Data excerpts:
|---|

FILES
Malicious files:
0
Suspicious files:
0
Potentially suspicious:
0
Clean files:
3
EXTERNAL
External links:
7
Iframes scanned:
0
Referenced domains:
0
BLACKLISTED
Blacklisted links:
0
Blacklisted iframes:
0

|---|

Assigned task: Every single record is to be set down again, unaltered.

Response to the exercise:
FILES
Malicious files:
0
Suspicious files:
0
Potentially suspicious:
0
Clean files:
3
EXTERNAL
External links:
7
Iframes scanned:
0
Referenced domains:
0
BLACKLISTED
Blacklisted links:
0
Blacklisted iframes:
0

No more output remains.